- Records to process -
━━━━━━━━━━

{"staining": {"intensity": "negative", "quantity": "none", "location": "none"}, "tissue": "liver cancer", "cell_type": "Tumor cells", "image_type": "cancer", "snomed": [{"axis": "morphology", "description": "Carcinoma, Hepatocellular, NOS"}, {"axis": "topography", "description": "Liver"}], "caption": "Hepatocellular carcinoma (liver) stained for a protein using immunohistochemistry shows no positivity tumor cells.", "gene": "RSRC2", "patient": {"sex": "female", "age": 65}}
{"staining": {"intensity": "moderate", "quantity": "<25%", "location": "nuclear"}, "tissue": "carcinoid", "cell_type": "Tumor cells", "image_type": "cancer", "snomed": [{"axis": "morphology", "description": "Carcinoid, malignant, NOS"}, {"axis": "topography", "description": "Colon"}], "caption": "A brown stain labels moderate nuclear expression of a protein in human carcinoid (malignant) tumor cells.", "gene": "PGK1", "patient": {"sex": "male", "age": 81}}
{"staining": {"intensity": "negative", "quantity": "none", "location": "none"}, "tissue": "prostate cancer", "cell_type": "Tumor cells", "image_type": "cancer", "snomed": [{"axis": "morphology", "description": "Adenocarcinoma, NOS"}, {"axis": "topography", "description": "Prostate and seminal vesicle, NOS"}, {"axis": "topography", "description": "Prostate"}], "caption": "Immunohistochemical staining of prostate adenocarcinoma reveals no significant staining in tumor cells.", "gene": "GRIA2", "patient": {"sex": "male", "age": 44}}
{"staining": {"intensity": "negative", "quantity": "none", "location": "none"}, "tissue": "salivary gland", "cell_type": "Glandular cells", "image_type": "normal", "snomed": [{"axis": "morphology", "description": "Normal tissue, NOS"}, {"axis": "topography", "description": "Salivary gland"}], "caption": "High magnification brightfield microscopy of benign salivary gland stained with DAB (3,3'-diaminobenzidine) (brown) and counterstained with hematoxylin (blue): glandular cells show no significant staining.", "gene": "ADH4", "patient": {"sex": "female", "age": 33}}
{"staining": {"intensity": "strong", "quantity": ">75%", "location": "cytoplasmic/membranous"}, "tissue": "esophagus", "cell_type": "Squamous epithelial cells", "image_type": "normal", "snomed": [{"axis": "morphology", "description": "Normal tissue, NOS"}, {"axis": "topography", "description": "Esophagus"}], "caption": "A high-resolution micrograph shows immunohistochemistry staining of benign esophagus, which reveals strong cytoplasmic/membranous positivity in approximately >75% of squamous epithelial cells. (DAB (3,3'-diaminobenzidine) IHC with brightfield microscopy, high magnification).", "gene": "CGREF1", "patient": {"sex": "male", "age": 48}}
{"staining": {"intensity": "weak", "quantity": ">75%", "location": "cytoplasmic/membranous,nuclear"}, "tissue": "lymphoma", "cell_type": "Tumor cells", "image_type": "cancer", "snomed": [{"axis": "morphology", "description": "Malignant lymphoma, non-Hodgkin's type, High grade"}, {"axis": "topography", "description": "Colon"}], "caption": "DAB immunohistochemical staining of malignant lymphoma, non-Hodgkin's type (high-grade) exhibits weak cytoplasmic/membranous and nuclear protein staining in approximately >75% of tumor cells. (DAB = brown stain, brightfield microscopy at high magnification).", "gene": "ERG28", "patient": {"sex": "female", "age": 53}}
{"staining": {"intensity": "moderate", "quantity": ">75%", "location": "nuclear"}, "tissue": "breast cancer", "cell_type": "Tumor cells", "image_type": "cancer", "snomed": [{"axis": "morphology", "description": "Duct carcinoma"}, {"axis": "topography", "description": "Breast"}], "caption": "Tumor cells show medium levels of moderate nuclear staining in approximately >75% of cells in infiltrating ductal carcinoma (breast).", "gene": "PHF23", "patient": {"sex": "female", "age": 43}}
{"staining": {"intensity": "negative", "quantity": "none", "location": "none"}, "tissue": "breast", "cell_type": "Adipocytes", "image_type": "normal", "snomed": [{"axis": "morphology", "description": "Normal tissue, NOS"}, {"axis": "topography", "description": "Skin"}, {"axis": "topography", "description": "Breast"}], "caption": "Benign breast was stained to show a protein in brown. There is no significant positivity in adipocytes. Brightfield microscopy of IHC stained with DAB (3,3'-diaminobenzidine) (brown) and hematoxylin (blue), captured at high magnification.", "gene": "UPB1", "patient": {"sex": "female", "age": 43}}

━━━━━━━━━━

- Exercise prompt -
Produce a word-for-word copy of everything above from the line holding "staining of prostate" down to the line holding "magnification brightfield microscopy", with both of those lines kept.

- Solved exercise -
{"staining": {"intensity": "negative", "quantity": "none", "location": "none"}, "tissue": "prostate cancer", "cell_type": "Tumor cells", "image_type": "cancer", "snomed": [{"axis": "morphology", "description": "Adenocarcinoma, NOS"}, {"axis": "topography", "description": "Prostate and seminal vesicle, NOS"}, {"axis": "topography", "description": "Prostate"}], "caption": "Immunohistochemical staining of prostate adenocarcinoma reveals no significant staining in tumor cells.", "gene": "GRIA2", "patient": {"sex": "male", "age": 44}}
{"staining": {"intensity": "negative", "quantity": "none", "location": "none"}, "tissue": "salivary gland", "cell_type": "Glandular cells", "image_type": "normal", "snomed": [{"axis": "morphology", "description": "Normal tissue, NOS"}, {"axis": "topography", "description": "Salivary gland"}], "caption": "High magnification brightfield microscopy of benign salivary gland stained with DAB (3,3'-diaminobenzidine) (brown) and counterstained with hematoxylin (blue): glandular cells show no significant staining.", "gene": "ADH4", "patient": {"sex": "female", "age": 33}}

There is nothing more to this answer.